→ **Description of the task**: In your copy, leave out the pictures and repeat the entries below exactly.

→ **Supplied information**:
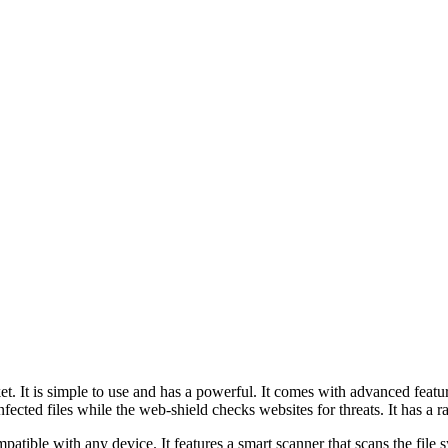
ket. It is simple to use and has a powerful. It comes with advanced fea
fected files while the web-shield checks websites for threats. It has a r
ompatible with any device. It features a smart scanner that scans the fil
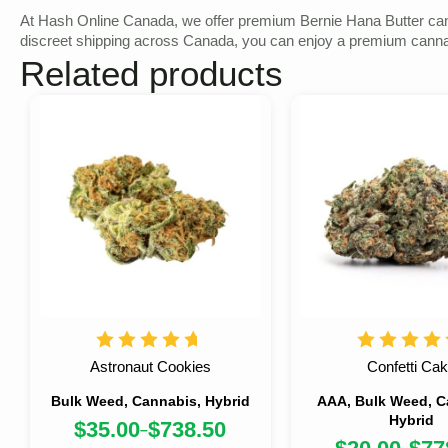
At Hash Online Canada, we offer premium Bernie Hana Butter cannabi
discreet shipping across Canada, you can enjoy a premium cannabi
Related products
Astronaut Cookies
Confetti Ca
Bulk Weed, Cannabis, Hybrid
AAA, Bulk Weed, C
Hybrid
$
35.00
$
738.50
–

→ **Answer to this problem**:
ket. It is simple to use and has a powerful. It comes with advanced fea
fected files while the web-shield checks websites for threats. It has a r
ompatible with any device. It features a smart scanner that scans the fil
At Hash Online Canada, we offer premium Bernie Hana Butter cannabi
discreet shipping across Canada, you can enjoy a premium cannabi
Related products
Astronaut Cookies
Confetti Ca
Bulk Weed, Cannabis, Hybrid
AAA, Bulk Weed, C
Hybrid
$
35.00
$
738.50
–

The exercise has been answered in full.